Calculate Distance Between Chapters of Augustine's Confessions

This notebook adapts the workflow used by Andrew Piper in Enumerations: Data and Literary Study (Chicago, 2018) for Python and Scikit-learn. It uses NLTK to preprocess the input files and cuts the input dataset down to 479 tokens, scales the values based complete token length, calculates Euclidean distances, and represents in two-dimensional space using MDS.

In [1]:
import nltk
import sklearn
import numpy as np
from sklearn.feature_extraction.text import CountVectorizer
from sklearn.metrics import euclidean_distances
In [2]:
latin_stopwords = ["a", "ab", "ac", "ad", "adhic ", "aliqui", "aliquis", 
           "an", "ante", "apud", "at", "atque", "aut", "autem", 
           "cum", "cur", "de", "deinde", "dum", "ego", "enim", 
           "ergo", "es", "est", "et", "etiam", "etsi", "ex", 
           "fio", "haud", "hic", "iam", "idem", "igitur", "ille", 
           "in", "infra", "inter", "interim", "ipse", "is", "ita",
           "magis", "modo", "mox", "nam", "ne", "nec", "necque", 
           "neque", "nisi", "non", "nos", "o", "ob", "per", "possum", 
           "post", "pro", "quae", "quam", "quare", "qui", "quia", 
           "quicumque", "quidem", "quilibet", "quis", "quisnam", 
           "quisquam", "quisque", "quisquis", "quo", "quoniam", 
           "sed", "si", "sic", "sive", "sub", "sui", "sum", 
           "super", "suus", "tam", "tamen", "trans", "tu", 
           "tum", "ubi", "uel", "uero"]
In [3]:
def remove_digits(input_document):

    # CountVectorizer operates on entire document
    tokens = nltk.word_tokenize(input_document)
    tmp_text=list()

    # for each word
    for word in tokens:
        
        # drop to lowercase
        word = word.lower()
        # takes care of one character non-alpha words
        if len(word) == 1 :
            if word.isalpha() == True:
                tmp_text.append(word)
        else:
            # else append only if not a digit
            # check for periods and commas
            word = word.replace('.','')
            word = word.replace(',','')
            if word.isdigit() == False:
                tmp_text.append(word)
                
    output_object = ' '.join(tmp_text)
    return output_object
In [4]:
texts=["AugustineLatinChapter/1",
       "AugustineLatinChapter/2",
       "AugustineLatinChapter/3",
       "AugustineLatinChapter/4",
       "AugustineLatinChapter/5",
       "AugustineLatinChapter/6",
       "AugustineLatinChapter/7",
       "AugustineLatinChapter/8", 
       "AugustineLatinChapter/9", 
       "AugustineLatinChapter/10", 
       "AugustineLatinChapter/11", 
       "AugustineLatinChapter/12",
       "AugustineLatinChapter/13"]


# first obtain total token with all the stopwords.
# we are doing this in order to scale the token counts
vectorizer_totals = CountVectorizer(input='filename',
                                    preprocessor=remove_digits,
                                    strip_accents='unicode',lowercase=True)
dtm_total_matrix = vectorizer_totals.fit_transform(texts)
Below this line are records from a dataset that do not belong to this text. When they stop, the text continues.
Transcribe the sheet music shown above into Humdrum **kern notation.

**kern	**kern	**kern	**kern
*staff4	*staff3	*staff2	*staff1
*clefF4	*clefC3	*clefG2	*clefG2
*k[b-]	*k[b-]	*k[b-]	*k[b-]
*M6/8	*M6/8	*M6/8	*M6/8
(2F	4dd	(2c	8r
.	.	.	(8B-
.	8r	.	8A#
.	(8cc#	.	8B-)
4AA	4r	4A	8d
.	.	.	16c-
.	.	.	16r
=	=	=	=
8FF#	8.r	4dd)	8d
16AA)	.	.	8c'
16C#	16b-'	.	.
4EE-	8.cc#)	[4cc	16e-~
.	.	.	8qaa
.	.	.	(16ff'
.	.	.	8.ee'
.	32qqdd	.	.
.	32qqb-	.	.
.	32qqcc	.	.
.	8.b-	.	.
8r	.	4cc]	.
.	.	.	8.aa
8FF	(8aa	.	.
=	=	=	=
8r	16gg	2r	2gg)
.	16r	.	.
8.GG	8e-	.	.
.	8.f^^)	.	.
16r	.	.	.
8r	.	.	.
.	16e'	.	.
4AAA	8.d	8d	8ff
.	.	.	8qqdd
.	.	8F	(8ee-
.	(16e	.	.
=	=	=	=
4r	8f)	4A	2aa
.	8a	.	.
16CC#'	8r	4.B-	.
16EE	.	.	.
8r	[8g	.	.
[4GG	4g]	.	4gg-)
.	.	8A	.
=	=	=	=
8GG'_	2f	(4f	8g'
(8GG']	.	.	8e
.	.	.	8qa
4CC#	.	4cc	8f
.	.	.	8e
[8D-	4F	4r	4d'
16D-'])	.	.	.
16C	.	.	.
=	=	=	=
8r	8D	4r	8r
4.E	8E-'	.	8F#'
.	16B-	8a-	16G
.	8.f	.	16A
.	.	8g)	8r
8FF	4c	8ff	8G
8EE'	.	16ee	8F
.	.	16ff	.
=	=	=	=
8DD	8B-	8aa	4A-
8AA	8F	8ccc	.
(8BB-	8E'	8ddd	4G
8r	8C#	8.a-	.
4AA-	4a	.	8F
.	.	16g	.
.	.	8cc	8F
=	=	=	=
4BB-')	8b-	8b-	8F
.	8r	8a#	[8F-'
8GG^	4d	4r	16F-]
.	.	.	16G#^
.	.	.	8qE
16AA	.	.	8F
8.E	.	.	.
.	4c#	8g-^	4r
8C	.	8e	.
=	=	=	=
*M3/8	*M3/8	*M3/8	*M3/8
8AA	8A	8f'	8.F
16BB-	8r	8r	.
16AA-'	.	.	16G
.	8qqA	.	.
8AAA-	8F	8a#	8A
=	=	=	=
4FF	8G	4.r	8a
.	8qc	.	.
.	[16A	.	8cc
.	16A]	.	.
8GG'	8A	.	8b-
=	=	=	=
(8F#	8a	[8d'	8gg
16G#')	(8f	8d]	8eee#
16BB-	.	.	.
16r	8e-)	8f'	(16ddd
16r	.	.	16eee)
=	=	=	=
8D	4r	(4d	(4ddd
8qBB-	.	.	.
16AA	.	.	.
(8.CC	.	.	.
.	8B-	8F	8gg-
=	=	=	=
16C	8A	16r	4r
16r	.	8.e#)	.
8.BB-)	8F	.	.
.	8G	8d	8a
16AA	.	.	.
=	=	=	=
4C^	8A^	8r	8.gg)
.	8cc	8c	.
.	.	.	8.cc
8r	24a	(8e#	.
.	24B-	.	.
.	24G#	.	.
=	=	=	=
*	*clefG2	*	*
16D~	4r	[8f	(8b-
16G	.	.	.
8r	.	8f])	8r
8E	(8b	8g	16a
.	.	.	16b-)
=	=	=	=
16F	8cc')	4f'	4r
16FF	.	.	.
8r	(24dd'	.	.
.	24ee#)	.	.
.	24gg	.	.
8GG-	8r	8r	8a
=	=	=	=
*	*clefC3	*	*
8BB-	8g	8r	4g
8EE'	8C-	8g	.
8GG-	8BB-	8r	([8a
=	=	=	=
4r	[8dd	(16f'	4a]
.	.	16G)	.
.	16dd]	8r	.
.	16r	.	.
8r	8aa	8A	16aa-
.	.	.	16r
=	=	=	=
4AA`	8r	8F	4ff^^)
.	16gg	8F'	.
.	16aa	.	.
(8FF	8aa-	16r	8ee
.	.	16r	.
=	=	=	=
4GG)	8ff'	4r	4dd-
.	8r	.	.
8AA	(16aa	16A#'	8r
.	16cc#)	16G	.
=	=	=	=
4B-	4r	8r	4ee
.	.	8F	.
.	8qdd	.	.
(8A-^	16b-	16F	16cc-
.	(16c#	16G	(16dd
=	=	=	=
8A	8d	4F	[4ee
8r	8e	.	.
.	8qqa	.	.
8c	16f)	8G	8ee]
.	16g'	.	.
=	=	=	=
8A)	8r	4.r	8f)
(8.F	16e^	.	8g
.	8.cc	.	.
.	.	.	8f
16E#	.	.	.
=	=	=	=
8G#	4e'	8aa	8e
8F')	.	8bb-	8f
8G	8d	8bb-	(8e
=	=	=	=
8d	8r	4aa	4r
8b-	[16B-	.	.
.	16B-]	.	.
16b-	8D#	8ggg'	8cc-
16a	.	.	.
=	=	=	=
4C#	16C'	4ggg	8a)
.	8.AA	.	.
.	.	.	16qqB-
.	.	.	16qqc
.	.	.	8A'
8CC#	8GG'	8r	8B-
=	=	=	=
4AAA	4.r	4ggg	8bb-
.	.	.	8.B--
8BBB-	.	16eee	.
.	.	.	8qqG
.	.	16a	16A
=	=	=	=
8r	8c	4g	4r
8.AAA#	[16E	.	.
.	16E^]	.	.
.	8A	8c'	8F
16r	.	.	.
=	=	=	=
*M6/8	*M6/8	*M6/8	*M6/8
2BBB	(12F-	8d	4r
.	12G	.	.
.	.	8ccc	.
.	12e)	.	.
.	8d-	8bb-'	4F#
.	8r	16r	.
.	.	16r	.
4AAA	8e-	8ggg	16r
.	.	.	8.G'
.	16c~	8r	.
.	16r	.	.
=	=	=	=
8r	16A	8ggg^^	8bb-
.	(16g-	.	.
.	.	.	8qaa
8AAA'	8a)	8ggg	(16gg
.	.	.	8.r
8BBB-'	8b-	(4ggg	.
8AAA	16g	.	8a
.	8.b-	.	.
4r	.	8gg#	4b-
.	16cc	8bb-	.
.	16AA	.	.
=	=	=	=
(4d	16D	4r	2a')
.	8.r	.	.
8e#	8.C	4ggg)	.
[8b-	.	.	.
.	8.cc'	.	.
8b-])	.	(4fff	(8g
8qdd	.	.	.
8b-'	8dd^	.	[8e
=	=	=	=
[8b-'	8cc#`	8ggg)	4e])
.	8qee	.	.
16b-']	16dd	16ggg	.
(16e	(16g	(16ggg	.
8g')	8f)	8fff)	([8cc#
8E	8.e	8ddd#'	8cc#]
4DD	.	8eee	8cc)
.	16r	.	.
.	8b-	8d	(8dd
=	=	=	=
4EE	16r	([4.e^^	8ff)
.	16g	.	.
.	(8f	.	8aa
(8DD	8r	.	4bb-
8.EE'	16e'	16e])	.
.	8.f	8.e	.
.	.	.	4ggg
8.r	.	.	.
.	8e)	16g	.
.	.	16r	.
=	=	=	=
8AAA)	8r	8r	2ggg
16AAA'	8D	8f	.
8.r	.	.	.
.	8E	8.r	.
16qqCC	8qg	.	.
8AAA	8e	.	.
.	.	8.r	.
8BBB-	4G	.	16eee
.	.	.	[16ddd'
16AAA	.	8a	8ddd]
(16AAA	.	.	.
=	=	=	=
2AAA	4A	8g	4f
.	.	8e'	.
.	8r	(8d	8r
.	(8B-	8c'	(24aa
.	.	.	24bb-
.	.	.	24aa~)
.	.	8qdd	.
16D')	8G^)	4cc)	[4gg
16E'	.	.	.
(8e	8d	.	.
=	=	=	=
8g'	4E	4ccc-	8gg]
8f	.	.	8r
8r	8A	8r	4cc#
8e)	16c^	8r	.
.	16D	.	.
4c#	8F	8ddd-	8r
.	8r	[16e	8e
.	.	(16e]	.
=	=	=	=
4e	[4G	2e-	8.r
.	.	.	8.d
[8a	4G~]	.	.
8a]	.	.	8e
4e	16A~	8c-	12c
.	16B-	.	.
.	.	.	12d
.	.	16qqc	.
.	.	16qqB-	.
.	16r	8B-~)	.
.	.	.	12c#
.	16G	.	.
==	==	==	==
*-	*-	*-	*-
# Piper used sparsity of .4  = 60% of documents
df_factor = int(np.round((len(texts)*.6),0))

# Note that a custom processor will override lowercase removal
# we need a custom preprocess for CountVectorizer because we need 
# to remove the digits/numbers (stop_words functions as expected)
vectorizer = CountVectorizer(input='filename',
                             stop_words=latin_stopwords,
                             strip_accents='unicode',lowercase=True,
                             preprocessor=remove_digits,
                             min_df=df_factor)

dtm_matrix = vectorizer.fit_transform(texts).toarray()
In [5]:
# now scale the values
scaling = np.sum(dtm_total_matrix,axis=1)
dtm_matrix = dtm_matrix / scaling
In [6]:
# tell us about the model
documents, vocabulary = dtm_matrix.shape
print("Documents:",documents)
print("Vocabulary:",vocabulary)
Documents: 13
Vocabulary: 479
In [7]:
# calculate Euclidean distances between each text
dist_matrix = euclidean_distances(dtm_matrix)
In [8]:
# display distance from the first text
from operator import itemgetter
for x,y in sorted(enumerate(np.round(dist_matrix[0],3)), key=itemgetter(1)):
    print("{0:.3f} {1}".format(y, texts[x]))
0.000 AugustineLatinChapter/1
0.017 AugustineLatinChapter/4
0.018 AugustineLatinChapter/2
0.018 AugustineLatinChapter/5
0.018 AugustineLatinChapter/10
0.020 AugustineLatinChapter/8
0.020 AugustineLatinChapter/9
0.021 AugustineLatinChapter/3
0.023 AugustineLatinChapter/6
0.023 AugustineLatinChapter/7
0.024 AugustineLatinChapter/13
0.028 AugustineLatinChapter/12
0.029 AugustineLatinChapter/11
In [9]:
# reduce using MDS (n_components=2 is the default--we want just two dimensions)
from sklearn.manifold import MDS
mds = MDS(n_components=2, dissimilarity="precomputed", random_state=1)
pos = mds.fit_transform(dist_matrix)
In [10]:
# plot!
import matplotlib.pyplot as plt
xs, ys = pos[:, 0], pos[:, 1]
fig = plt.figure(figsize=(15, 10),)

for x, y, text in zip(xs, ys, texts):
    plt.scatter(x, y, c='black',s=10)
    plt.text(x, y, text)
plt.show()